Florida isn’t the only place to see unusual heat as of late. Over the past week, the average global air temperature on several days appeared to be the hottest on record, going back to 1979, according to data from the National Oceanic and Atmospheric Administration.
Heat will continue early this week across much of Southwest. The weather service says there will be highs over 100 across the southern High Plains and Southwest, with higher temperatures possible over Arizona.
Visitors and heat illness
Orange County Fire Rescue responded to about 20 calls related to heat illnesses over the Fourth of July holiday weekend.
The University of Central Florida's Lake Nona Hospital has seen an increase in patients with symptoms associated with heat-related illness, said Michelle Wallen, the emergency room medical director. Although the increases she's seen are not Floridians.

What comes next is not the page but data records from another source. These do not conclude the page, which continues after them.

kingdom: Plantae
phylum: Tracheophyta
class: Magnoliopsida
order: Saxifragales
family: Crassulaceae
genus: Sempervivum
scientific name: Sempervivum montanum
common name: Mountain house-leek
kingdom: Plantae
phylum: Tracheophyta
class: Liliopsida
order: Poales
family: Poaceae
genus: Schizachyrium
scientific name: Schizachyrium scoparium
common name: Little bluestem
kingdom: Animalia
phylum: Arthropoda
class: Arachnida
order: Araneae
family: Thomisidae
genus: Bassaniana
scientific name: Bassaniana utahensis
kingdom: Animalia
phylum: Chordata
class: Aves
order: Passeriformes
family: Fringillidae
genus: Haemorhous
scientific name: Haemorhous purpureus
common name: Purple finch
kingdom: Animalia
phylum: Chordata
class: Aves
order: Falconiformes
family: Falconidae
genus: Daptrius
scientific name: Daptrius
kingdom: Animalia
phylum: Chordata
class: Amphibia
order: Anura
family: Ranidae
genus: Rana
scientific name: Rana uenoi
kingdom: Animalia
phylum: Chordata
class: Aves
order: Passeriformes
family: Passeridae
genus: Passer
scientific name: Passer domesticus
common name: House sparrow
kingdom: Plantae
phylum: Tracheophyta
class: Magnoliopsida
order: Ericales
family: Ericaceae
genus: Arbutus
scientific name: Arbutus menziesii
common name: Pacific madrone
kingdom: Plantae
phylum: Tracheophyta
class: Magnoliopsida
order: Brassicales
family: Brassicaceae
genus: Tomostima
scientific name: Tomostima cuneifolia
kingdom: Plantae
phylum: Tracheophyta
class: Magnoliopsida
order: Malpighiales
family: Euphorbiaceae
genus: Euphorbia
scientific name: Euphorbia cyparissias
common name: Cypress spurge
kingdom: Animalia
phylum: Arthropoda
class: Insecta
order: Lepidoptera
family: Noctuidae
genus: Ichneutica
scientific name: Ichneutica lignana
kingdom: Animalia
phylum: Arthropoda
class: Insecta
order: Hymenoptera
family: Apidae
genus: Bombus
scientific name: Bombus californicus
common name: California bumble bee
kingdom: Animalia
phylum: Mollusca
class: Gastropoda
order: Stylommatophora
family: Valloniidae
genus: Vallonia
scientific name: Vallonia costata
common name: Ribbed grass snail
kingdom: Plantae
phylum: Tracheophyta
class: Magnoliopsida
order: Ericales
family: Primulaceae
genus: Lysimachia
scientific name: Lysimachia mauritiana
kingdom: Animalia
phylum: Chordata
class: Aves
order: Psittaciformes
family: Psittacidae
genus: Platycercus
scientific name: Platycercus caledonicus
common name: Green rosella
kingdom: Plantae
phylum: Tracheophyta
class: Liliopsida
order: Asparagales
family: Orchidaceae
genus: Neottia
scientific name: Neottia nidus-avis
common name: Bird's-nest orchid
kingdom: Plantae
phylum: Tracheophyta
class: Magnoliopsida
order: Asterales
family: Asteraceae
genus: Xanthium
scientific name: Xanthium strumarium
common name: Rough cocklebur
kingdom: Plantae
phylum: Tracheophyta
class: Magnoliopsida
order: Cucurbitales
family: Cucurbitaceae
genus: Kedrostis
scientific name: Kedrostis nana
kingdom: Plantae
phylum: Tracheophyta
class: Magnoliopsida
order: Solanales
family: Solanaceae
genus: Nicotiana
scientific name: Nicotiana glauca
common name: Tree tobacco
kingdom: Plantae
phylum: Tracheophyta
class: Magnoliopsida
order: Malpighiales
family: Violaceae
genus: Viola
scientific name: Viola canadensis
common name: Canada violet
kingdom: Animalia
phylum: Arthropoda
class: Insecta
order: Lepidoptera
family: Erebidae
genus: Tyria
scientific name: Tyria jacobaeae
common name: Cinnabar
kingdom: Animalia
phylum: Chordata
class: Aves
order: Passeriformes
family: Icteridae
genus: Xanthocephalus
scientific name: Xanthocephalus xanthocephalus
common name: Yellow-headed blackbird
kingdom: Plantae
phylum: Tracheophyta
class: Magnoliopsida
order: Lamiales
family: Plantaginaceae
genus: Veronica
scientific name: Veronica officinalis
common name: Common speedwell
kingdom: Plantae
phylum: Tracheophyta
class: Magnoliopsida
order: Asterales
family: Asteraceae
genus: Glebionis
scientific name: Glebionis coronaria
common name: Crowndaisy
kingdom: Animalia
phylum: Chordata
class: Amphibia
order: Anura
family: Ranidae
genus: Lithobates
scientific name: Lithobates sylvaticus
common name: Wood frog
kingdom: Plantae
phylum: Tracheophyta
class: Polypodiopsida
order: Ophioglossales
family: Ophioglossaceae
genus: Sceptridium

“More of the heat-related injuries are probably more from the visitors that are not acclimated with the weather down here,” she said. "And there are a lot more people coming down and visiting now at this time. I think more so surprisingly during this summer than previous years."
AdventHealth reported a 50 percent increase in patients exhibiting heat-related illness symptoms. However, the hospital said that’s about normal for this time of the year.
Identifying heat illness
Heat stroke: At this point, a person is not sweating anymore. Their skin becomes dry and body temperatures rise greater than 103 to 104 degrees. The person becomes confused and can develop headaches. They may start to have nausea and vomiting and can get as bad as even having seizures.
Heat exhaustion: It's not as severe as heat stroke, but it's still considered an emergency. Heat exhaustion begins when the body temperature is greater than 100 degrees. At this point, a person is going to be profusely sweating. They may also have nausea and vomiting. Headaches may be a symptom, and they may also be confused as well.
Heat cramps: The body begins to tighten muscles to painful degrees due to a person not taking in enough water or electrolytes.
Wallen, at Lake Nona Hospital, wants to send a reminder to visitors who have not adjusted to the Florida sun to drink water.
“Even when you don't feel thirsty, it's super important, so that you don't get dehydrated," she said. "You're definitely here in Orlando to have a good time, but if you're going to drink your alcohol, be aware that this is something else that can cause you to get dehydrated.”
The Florida Department of Health has these tips for anyone hanging out in the sun:
- Know the signs of heat-related illness, which can include headaches, dizziness, weakness, lightheadedness, irritability, confusion, an upset stomach, or vomiting.
- Seek shade and air conditioning during the hottest parts of the day, usually between 10 a.m. and 4 p.m.
- Drink plenty of water.
- Wear a sunscreen that is at least 30 SPF to protect from harmful ultraviolet rays. Be sure to reapply sunscreen often.
- Never leave children, vulnerable individuals, or pets unattended in a vehicle.